(Records from a data collection)
================================

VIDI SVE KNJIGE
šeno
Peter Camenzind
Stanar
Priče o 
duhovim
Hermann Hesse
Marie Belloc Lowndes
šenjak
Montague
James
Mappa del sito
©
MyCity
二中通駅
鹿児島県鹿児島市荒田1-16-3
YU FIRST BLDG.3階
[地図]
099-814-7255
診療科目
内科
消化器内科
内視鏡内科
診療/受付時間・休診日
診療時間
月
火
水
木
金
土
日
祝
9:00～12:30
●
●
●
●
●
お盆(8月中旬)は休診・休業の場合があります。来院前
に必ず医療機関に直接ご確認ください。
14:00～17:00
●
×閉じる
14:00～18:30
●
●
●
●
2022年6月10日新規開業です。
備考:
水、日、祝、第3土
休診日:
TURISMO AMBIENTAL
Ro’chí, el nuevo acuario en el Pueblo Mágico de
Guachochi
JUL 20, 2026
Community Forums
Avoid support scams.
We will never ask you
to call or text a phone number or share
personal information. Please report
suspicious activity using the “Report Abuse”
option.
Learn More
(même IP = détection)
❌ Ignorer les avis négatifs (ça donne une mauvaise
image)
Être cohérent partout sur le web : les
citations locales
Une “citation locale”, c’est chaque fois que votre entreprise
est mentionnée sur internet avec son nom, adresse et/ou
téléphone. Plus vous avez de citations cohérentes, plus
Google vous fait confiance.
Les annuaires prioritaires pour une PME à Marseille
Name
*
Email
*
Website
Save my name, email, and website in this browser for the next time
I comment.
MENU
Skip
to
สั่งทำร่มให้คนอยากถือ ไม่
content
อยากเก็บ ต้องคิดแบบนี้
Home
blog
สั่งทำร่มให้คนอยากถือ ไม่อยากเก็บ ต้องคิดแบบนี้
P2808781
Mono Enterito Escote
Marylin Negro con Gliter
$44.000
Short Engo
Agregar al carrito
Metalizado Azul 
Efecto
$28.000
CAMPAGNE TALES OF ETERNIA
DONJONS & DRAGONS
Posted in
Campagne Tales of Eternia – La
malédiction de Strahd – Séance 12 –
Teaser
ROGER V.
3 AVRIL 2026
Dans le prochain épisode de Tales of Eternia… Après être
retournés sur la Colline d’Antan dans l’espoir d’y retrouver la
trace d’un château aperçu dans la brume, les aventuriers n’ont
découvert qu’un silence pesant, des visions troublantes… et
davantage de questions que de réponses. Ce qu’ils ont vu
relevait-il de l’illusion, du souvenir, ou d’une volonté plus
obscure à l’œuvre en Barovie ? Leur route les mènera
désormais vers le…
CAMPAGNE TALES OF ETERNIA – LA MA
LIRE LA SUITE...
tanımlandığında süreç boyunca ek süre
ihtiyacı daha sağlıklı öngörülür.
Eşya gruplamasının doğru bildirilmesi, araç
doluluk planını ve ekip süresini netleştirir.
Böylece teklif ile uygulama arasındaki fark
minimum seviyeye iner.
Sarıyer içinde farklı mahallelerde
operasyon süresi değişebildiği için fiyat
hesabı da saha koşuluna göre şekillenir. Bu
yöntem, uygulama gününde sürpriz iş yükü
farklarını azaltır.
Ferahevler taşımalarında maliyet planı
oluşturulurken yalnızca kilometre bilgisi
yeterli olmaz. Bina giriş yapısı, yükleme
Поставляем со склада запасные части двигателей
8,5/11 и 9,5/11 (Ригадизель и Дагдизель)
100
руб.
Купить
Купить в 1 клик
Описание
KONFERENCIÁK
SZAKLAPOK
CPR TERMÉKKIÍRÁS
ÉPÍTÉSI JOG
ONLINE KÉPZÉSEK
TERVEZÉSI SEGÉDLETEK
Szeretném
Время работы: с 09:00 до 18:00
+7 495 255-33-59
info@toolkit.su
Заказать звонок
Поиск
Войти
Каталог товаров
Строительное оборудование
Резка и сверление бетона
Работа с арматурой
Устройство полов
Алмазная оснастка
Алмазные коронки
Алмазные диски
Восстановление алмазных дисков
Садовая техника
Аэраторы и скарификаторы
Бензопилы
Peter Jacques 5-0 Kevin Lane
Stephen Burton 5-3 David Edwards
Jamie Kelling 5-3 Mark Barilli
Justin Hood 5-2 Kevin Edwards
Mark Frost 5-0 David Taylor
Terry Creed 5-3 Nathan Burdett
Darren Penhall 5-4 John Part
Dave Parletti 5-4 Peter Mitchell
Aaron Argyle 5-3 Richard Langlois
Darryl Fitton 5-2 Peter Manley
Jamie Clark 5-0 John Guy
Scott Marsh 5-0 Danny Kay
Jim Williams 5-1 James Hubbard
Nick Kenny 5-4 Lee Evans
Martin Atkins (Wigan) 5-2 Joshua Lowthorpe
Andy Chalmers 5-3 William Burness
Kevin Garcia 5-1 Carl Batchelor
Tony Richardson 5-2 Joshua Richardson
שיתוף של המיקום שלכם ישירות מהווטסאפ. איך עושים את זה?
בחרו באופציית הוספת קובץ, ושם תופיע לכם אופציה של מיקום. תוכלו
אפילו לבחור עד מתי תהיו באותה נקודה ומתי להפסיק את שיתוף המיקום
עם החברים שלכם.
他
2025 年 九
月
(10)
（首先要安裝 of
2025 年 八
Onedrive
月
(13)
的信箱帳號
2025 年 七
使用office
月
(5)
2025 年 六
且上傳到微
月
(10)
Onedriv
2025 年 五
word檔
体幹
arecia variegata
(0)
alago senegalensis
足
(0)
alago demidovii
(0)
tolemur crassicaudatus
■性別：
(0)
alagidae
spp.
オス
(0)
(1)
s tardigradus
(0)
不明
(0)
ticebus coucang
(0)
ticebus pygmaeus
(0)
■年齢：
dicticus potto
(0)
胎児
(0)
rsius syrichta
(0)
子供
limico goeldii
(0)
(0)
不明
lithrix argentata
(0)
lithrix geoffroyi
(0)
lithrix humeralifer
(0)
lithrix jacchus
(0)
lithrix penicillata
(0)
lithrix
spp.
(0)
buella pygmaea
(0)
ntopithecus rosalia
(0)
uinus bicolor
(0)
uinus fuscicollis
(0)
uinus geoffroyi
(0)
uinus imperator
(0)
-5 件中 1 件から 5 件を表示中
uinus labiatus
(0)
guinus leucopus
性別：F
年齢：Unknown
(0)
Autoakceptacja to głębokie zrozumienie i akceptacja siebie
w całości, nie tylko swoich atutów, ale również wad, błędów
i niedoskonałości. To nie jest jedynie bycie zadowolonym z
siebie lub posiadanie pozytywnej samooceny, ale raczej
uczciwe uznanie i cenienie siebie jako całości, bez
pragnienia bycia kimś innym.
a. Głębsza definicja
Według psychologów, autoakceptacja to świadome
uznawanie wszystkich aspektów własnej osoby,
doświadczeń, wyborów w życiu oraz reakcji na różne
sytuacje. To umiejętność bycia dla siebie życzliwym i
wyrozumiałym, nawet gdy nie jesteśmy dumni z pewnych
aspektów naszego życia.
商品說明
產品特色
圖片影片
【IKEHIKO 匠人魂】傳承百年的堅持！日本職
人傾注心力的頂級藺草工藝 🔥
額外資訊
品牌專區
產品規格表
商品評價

================================

== Task description ==
Rename "Community Forums" to "Community Boards" throughout the records above, and reproduce every line with nothing else changed.

== Solved exercise ==
VIDI SVE KNJIGE
šeno
Peter Camenzind
Stanar
Priče o 
duhovim
Hermann Hesse
Marie Belloc Lowndes
šenjak
Montague
James
Mappa del sito
©
MyCity
二中通駅
鹿児島県鹿児島市荒田1-16-3
YU FIRST BLDG.3階
[地図]
099-814-7255
診療科目
内科
消化器内科
内視鏡内科
診療/受付時間・休診日
診療時間
月
火
水
木
金
土
日
祝
9:00～12:30
●
●
●
●
●
お盆(8月中旬)は休診・休業の場合があります。来院前
に必ず医療機関に直接ご確認ください。
14:00～17:00
●
×閉じる
14:00～18:30
●
●
●
●
2022年6月10日新規開業です。
備考:
水、日、祝、第3土
休診日:
TURISMO AMBIENTAL
Ro’chí, el nuevo acuario en el Pueblo Mágico de
Guachochi
JUL 20, 2026
Community Boards
Avoid support scams.
We will never ask you
to call or text a phone number or share
personal information. Please report
suspicious activity using the “Report Abuse”
option.
Learn More
(même IP = détection)
❌ Ignorer les avis négatifs (ça donne une mauvaise
image)
Être cohérent partout sur le web : les
citations locales
Une “citation locale”, c’est chaque fois que votre entreprise
est mentionnée sur internet avec son nom, adresse et/ou
téléphone. Plus vous avez de citations cohérentes, plus
Google vous fait confiance.
Les annuaires prioritaires pour une PME à Marseille
Name
*
Email
*
Website
Save my name, email, and website in this browser for the next time
I comment.
MENU
Skip
to
สั่งทำร่มให้คนอยากถือ ไม่
content
อยากเก็บ ต้องคิดแบบนี้
Home
blog
สั่งทำร่มให้คนอยากถือ ไม่อยากเก็บ ต้องคิดแบบนี้
P2808781
Mono Enterito Escote
Marylin Negro con Gliter
$44.000
Short Engo
Agregar al carrito
Metalizado Azul 
Efecto
$28.000
CAMPAGNE TALES OF ETERNIA
DONJONS & DRAGONS
Posted in
Campagne Tales of Eternia – La
malédiction de Strahd – Séance 12 –
Teaser
ROGER V.
3 AVRIL 2026
Dans le prochain épisode de Tales of Eternia… Après être
retournés sur la Colline d’Antan dans l’espoir d’y retrouver la
trace d’un château aperçu dans la brume, les aventuriers n’ont
découvert qu’un silence pesant, des visions troublantes… et
davantage de questions que de réponses. Ce qu’ils ont vu
relevait-il de l’illusion, du souvenir, ou d’une volonté plus
obscure à l’œuvre en Barovie ? Leur route les mènera
désormais vers le…
CAMPAGNE TALES OF ETERNIA – LA MA
LIRE LA SUITE...
tanımlandığında süreç boyunca ek süre
ihtiyacı daha sağlıklı öngörülür.
Eşya gruplamasının doğru bildirilmesi, araç
doluluk planını ve ekip süresini netleştirir.
Böylece teklif ile uygulama arasındaki fark
minimum seviyeye iner.
Sarıyer içinde farklı mahallelerde
operasyon süresi değişebildiği için fiyat
hesabı da saha koşuluna göre şekillenir. Bu
yöntem, uygulama gününde sürpriz iş yükü
farklarını azaltır.
Ferahevler taşımalarında maliyet planı
oluşturulurken yalnızca kilometre bilgisi
yeterli olmaz. Bina giriş yapısı, yükleme
Поставляем со склада запасные части двигателей
8,5/11 и 9,5/11 (Ригадизель и Дагдизель)
100
руб.
Купить
Купить в 1 клик
Описание
KONFERENCIÁK
SZAKLAPOK
CPR TERMÉKKIÍRÁS
ÉPÍTÉSI JOG
ONLINE KÉPZÉSEK
TERVEZÉSI SEGÉDLETEK
Szeretném
Время работы: с 09:00 до 18:00
+7 495 255-33-59
info@toolkit.su
Заказать звонок
Поиск
Войти
Каталог товаров
Строительное оборудование
Резка и сверление бетона
Работа с арматурой
Устройство полов
Алмазная оснастка
Алмазные коронки
Алмазные диски
Восстановление алмазных дисков
Садовая техника
Аэраторы и скарификаторы
Бензопилы
Peter Jacques 5-0 Kevin Lane
Stephen Burton 5-3 David Edwards
Jamie Kelling 5-3 Mark Barilli
Justin Hood 5-2 Kevin Edwards
Mark Frost 5-0 David Taylor
Terry Creed 5-3 Nathan Burdett
Darren Penhall 5-4 John Part
Dave Parletti 5-4 Peter Mitchell
Aaron Argyle 5-3 Richard Langlois
Darryl Fitton 5-2 Peter Manley
Jamie Clark 5-0 John Guy
Scott Marsh 5-0 Danny Kay
Jim Williams 5-1 James Hubbard
Nick Kenny 5-4 Lee Evans
Martin Atkins (Wigan) 5-2 Joshua Lowthorpe
Andy Chalmers 5-3 William Burness
Kevin Garcia 5-1 Carl Batchelor
Tony Richardson 5-2 Joshua Richardson
שיתוף של המיקום שלכם ישירות מהווטסאפ. איך עושים את זה?
בחרו באופציית הוספת קובץ, ושם תופיע לכם אופציה של מיקום. תוכלו
אפילו לבחור עד מתי תהיו באותה נקודה ומתי להפסיק את שיתוף המיקום
עם החברים שלכם.
他
2025 年 九
月
(10)
（首先要安裝 of
2025 年 八
Onedrive
月
(13)
的信箱帳號
2025 年 七
使用office
月
(5)
2025 年 六
且上傳到微
月
(10)
Onedriv
2025 年 五
word檔
体幹
arecia variegata
(0)
alago senegalensis
足
(0)
alago demidovii
(0)
tolemur crassicaudatus
■性別：
(0)
alagidae
spp.
オス
(0)
(1)
s tardigradus
(0)
不明
(0)
ticebus coucang
(0)
ticebus pygmaeus
(0)
■年齢：
dicticus potto
(0)
胎児
(0)
rsius syrichta
(0)
子供
limico goeldii
(0)
(0)
不明
lithrix argentata
(0)
lithrix geoffroyi
(0)
lithrix humeralifer
(0)
lithrix jacchus
(0)
lithrix penicillata
(0)
lithrix
spp.
(0)
buella pygmaea
(0)
ntopithecus rosalia
(0)
uinus bicolor
(0)
uinus fuscicollis
(0)
uinus geoffroyi
(0)
uinus imperator
(0)
-5 件中 1 件から 5 件を表示中
uinus labiatus
(0)
guinus leucopus
性別：F
年齢：Unknown
(0)
Autoakceptacja to głębokie zrozumienie i akceptacja siebie
w całości, nie tylko swoich atutów, ale również wad, błędów
i niedoskonałości. To nie jest jedynie bycie zadowolonym z
siebie lub posiadanie pozytywnej samooceny, ale raczej
uczciwe uznanie i cenienie siebie jako całości, bez
pragnienia bycia kimś innym.
a. Głębsza definicja
Według psychologów, autoakceptacja to świadome
uznawanie wszystkich aspektów własnej osoby,
doświadczeń, wyborów w życiu oraz reakcji na różne
sytuacje. To umiejętność bycia dla siebie życzliwym i
wyrozumiałym, nawet gdy nie jesteśmy dumni z pewnych
aspektów naszego życia.
商品說明
產品特色
圖片影片
【IKEHIKO 匠人魂】傳承百年的堅持！日本職
人傾注心力的頂級藺草工藝 🔥
額外資訊
品牌專區
產品規格表
商品評價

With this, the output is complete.